Directive
Can you set out the lines of the data below as a numbered list, skipping any blank lines and leaving the pictures out?

[Saved entries]
-------

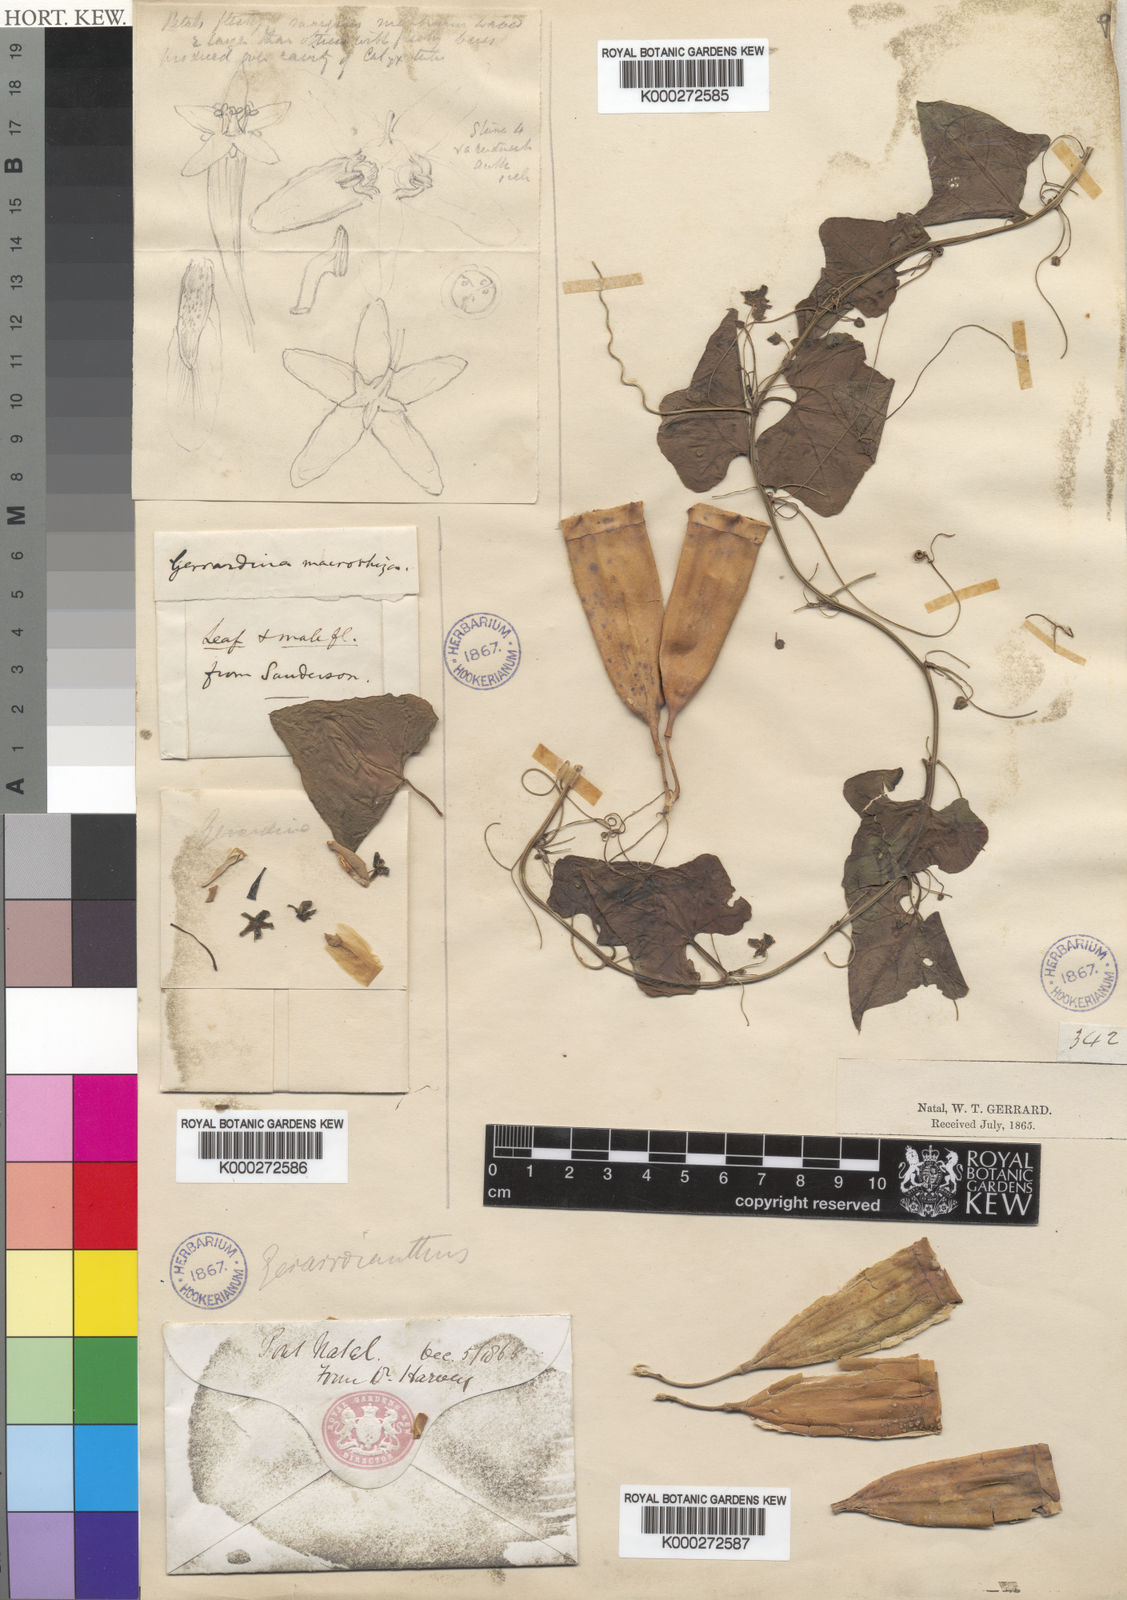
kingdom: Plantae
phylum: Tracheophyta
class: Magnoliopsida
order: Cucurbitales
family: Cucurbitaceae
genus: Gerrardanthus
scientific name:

-------

Correct result
1. kingdom: Plantae
2. phylum: Tracheophyta
3. class: Magnoliopsida
4. order: Cucurbitales
5. family: Cucurbitaceae
6. genus: Gerrardanthus
7. scientific name:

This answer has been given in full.